§ QUELLE

Kolonialrecht

Als Kolonialrecht bezeichnete man im Allgemeinen die Rechtsnormen, die die Rechtsverhältnisse der Kolonien regelten. Im Einzelnen ist jedoch folgende Unterscheidung zu machen:

Rechtsverhältnisse in Kolonien

Kolonialrecht wird das Recht genannt, welches in den jeweiligen Kolonien galt, also für die Rechtsverhältnisse der Einwohner in den betreffenden Territorien maßgebend war. Je nach den Verhältnissen, auf welche sich diese Rechtsnormen bezogen, gehörten dieselben dem öffentlichen oder dem privaten Recht an. Kolonien, welche eine besondere Organisation hatten, und denen, wie vielen Britische Kolonien, eine weitgehende Autonomie zugestanden war, indem für sie auch besondere Volksvertretungen ernannt wurden, hatten ein ausgebildetes Kolonialrecht in diesem Sinn.

§ BEREITGESTELLTE DATENSÄTZE
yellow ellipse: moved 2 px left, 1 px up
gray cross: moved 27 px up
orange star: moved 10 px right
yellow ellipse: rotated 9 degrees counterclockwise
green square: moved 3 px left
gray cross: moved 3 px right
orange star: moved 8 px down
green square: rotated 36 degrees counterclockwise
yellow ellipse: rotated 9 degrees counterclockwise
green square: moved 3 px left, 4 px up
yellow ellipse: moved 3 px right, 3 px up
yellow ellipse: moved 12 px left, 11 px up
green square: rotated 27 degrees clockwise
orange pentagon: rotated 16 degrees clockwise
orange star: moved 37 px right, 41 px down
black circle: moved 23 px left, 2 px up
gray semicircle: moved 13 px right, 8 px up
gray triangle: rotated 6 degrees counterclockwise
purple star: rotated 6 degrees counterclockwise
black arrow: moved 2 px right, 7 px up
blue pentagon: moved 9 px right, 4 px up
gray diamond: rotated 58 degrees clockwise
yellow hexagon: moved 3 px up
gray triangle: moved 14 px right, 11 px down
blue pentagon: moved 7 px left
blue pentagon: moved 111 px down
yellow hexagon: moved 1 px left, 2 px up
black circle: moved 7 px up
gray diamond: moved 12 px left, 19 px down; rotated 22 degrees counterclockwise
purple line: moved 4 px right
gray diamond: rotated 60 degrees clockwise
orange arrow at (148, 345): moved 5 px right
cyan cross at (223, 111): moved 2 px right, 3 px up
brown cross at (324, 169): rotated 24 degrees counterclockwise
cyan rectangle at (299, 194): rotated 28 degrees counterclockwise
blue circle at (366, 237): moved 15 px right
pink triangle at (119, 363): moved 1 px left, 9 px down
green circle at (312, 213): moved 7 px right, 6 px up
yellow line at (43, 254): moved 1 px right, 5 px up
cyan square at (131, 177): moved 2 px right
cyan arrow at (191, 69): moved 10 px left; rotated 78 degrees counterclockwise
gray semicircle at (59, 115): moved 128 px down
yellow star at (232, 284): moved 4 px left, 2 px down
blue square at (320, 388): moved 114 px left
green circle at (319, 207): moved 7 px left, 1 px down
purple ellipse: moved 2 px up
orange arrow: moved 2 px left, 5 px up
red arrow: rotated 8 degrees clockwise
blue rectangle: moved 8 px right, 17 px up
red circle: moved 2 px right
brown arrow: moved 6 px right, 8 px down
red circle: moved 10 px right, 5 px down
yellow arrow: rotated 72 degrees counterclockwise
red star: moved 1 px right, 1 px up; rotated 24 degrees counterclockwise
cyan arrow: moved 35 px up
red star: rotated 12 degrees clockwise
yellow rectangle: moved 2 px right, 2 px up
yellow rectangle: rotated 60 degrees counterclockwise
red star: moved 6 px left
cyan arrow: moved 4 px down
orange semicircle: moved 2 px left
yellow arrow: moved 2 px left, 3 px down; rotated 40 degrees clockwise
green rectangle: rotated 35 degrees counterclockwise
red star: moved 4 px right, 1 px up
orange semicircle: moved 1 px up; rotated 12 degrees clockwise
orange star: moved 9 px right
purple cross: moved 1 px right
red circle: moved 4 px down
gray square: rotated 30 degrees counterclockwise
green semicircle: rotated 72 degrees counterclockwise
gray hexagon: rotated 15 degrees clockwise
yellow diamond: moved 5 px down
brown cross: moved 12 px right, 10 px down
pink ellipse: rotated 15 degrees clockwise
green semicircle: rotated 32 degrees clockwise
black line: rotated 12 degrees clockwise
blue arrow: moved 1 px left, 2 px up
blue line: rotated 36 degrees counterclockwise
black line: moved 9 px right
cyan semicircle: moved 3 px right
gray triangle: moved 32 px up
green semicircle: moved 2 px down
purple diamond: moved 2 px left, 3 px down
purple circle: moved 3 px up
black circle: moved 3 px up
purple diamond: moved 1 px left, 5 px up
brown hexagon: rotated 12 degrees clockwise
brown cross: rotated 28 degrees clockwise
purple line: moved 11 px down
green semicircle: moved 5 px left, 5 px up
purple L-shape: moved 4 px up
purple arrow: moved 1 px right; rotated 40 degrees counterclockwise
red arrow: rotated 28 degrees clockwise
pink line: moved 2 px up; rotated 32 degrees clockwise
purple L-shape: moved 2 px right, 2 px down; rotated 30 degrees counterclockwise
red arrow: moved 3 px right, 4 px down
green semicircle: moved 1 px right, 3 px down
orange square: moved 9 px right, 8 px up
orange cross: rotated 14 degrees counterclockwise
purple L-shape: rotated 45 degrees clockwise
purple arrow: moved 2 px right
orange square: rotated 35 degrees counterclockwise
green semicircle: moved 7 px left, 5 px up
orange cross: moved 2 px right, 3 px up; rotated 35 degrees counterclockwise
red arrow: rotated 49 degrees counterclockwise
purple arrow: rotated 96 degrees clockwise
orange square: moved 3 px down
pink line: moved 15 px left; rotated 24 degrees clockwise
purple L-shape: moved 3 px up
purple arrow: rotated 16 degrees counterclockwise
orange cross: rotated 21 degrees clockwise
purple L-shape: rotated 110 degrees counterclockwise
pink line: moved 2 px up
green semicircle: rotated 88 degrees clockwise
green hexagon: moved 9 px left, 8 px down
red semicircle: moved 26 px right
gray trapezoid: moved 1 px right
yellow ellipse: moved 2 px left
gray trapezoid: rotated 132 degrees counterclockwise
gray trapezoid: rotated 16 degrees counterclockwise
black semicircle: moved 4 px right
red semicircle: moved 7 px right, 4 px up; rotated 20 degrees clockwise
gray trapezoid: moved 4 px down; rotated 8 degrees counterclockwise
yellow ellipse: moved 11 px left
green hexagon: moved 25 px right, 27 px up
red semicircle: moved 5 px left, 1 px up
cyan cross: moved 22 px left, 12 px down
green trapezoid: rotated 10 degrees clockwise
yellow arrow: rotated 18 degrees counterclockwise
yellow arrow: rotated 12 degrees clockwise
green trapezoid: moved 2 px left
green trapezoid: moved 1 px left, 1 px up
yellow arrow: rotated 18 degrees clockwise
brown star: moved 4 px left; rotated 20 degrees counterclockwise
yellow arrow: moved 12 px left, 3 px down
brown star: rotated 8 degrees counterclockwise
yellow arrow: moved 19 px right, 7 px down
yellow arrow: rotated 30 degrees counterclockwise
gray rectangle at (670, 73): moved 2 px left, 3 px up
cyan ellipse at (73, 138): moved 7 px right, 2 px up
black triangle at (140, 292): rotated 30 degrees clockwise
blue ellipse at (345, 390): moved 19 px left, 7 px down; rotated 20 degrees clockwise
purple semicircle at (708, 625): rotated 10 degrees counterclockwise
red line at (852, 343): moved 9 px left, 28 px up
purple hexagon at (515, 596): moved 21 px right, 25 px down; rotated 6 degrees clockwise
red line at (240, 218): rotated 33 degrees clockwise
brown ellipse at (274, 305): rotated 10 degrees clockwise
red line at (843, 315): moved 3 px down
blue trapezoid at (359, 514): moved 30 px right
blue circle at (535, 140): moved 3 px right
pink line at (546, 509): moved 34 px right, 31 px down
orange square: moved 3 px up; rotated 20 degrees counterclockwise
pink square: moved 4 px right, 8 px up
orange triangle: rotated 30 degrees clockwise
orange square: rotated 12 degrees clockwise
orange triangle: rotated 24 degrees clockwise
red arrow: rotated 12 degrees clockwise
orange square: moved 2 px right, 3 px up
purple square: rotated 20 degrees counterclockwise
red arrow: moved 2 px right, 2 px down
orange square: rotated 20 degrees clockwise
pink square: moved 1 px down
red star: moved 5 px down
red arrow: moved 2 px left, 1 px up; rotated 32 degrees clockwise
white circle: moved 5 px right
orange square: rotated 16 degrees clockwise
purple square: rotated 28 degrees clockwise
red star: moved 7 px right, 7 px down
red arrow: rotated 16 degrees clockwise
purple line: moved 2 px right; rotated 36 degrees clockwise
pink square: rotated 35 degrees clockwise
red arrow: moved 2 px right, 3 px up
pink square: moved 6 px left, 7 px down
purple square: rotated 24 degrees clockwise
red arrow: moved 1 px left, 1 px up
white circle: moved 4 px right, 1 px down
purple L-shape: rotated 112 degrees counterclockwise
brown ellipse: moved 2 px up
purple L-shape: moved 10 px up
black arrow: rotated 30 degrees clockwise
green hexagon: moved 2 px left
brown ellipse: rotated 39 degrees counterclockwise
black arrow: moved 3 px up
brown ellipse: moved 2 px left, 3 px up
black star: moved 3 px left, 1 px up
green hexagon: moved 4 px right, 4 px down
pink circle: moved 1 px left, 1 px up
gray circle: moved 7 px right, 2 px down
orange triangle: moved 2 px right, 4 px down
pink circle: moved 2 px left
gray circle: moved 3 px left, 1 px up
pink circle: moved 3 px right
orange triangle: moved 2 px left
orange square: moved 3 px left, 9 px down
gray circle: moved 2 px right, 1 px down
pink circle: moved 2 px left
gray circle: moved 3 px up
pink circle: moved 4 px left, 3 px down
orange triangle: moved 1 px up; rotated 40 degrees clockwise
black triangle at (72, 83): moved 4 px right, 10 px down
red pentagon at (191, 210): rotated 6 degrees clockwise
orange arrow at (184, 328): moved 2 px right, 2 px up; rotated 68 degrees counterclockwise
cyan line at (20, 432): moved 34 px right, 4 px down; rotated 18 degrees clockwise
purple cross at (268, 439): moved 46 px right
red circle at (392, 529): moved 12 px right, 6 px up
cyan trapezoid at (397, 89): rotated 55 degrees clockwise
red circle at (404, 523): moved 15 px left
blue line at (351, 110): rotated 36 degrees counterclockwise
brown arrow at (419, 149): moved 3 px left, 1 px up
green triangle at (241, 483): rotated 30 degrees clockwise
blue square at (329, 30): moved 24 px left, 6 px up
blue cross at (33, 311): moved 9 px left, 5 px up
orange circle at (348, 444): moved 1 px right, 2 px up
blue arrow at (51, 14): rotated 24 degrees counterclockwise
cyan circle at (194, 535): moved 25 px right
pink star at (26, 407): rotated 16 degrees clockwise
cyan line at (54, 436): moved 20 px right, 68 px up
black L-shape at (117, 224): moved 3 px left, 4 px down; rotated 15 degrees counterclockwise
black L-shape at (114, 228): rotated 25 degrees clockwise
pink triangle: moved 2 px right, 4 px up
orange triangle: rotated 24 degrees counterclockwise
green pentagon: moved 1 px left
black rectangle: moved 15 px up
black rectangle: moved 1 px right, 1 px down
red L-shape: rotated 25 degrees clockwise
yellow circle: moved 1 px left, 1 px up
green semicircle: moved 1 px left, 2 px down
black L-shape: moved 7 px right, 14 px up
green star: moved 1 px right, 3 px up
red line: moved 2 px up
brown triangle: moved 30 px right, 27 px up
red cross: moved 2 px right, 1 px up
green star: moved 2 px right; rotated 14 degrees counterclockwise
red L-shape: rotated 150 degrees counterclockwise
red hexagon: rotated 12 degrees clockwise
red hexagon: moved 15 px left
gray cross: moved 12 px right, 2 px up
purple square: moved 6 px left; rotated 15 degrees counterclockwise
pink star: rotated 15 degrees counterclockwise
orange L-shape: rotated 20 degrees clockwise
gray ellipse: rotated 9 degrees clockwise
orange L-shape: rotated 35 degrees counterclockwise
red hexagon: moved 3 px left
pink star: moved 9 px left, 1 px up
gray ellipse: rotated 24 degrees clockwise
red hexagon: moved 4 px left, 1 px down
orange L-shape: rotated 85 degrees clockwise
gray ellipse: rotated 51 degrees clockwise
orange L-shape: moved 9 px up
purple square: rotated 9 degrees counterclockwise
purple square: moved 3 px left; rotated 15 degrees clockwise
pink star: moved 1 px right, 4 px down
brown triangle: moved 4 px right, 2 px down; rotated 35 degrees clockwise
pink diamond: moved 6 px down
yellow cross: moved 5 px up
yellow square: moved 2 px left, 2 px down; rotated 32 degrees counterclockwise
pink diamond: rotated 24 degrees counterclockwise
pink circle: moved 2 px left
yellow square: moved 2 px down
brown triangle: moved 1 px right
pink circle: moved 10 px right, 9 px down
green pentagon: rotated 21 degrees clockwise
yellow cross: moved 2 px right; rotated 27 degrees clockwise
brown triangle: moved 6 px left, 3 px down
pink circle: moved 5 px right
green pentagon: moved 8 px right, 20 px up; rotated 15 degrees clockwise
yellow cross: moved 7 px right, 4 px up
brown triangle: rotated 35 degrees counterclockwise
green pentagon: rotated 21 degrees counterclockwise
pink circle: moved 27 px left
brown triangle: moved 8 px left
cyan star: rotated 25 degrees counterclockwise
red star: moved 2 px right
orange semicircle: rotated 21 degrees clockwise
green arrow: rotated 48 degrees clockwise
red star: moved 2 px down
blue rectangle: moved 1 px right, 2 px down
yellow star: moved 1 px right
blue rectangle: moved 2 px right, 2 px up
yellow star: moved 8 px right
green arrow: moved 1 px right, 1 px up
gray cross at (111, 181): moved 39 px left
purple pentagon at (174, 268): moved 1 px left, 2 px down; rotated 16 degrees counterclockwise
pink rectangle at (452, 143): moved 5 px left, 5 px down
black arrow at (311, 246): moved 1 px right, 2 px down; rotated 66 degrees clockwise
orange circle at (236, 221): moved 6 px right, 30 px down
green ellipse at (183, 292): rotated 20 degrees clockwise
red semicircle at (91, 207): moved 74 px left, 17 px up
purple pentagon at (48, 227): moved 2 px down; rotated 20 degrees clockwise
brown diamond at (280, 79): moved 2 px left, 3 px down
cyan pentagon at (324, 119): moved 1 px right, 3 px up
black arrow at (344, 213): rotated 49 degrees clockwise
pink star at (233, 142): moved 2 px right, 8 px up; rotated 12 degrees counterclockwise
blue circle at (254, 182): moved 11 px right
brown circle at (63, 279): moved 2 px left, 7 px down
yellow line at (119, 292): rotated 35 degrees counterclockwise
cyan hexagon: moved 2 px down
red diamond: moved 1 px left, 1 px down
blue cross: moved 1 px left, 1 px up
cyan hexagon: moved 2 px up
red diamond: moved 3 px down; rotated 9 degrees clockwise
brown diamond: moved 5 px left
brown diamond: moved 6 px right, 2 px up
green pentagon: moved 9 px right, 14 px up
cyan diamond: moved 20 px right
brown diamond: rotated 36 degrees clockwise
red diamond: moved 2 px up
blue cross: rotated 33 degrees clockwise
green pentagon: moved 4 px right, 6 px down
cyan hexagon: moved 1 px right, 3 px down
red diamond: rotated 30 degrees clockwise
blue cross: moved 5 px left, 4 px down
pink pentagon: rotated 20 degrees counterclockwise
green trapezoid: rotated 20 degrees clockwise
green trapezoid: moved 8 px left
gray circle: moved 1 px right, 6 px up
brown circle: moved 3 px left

§ AUFGABEN UND ÜBUNGEN
1) Schreibe den Abschnitt des Textes zum Kolonialrecht zwischen „Rechtsverhältnisse in Kolonien“ und „in diesem Sinn.“, beide Stellen eingeschlossen, genau ab.
2) Welchem Recht gehörten die Rechtsnormen des Kolonialrechts laut dem Text zum Kolonialrecht an?
3) Entscheide für jede Aussage, ob sie mit dem Text zum Kolonialrecht übereinstimmt, und belege deine Antwort mit einem wörtlichen Zitat: (a) Das Kolonialrecht umfasste die Rechtsnormen, welche die Rechtsverhältnisse der Kolonien regelten. (b) Das Kolonialrecht gehörte ausschließlich dem privaten Recht an. (c) Für Kolonien mit weitgehender Autonomie wurden keine Volksvertretungen ernannt.
Die Datensätze sind eigenständiges Material und gehören nicht zum Text zum Kolonialrecht.

§ ANTWORTEN ZUR ÜBUNG
1)
Rechtsverhältnisse in Kolonien

Kolonialrecht wird das Recht genannt, welches in den jeweiligen Kolonien galt, also für die Rechtsverhältnisse der Einwohner in den betreffenden Territorien maßgebend war. Je nach den Verhältnissen, auf welche sich diese Rechtsnormen bezogen, gehörten dieselben dem öffentlichen oder dem privaten Recht an. Kolonien, welche eine besondere Organisation hatten, und denen, wie vielen Britische Kolonien, eine weitgehende Autonomie zugestanden war, indem für sie auch besondere Volksvertretungen ernannt wurden, hatten ein ausgebildetes Kolonialrecht in diesem Sinn.

2) Je nach den Verhältnissen, auf die sie sich bezogen, dem öffentlichen oder dem privaten Recht.

3)
(a) Ja: „die Rechtsnormen, die die Rechtsverhältnisse der Kolonien regelten“
(b) Nein: „gehörten dieselben dem öffentlichen oder dem privaten Recht an“
(c) Nein: „indem für sie auch besondere Volksvertretungen ernannt wurden“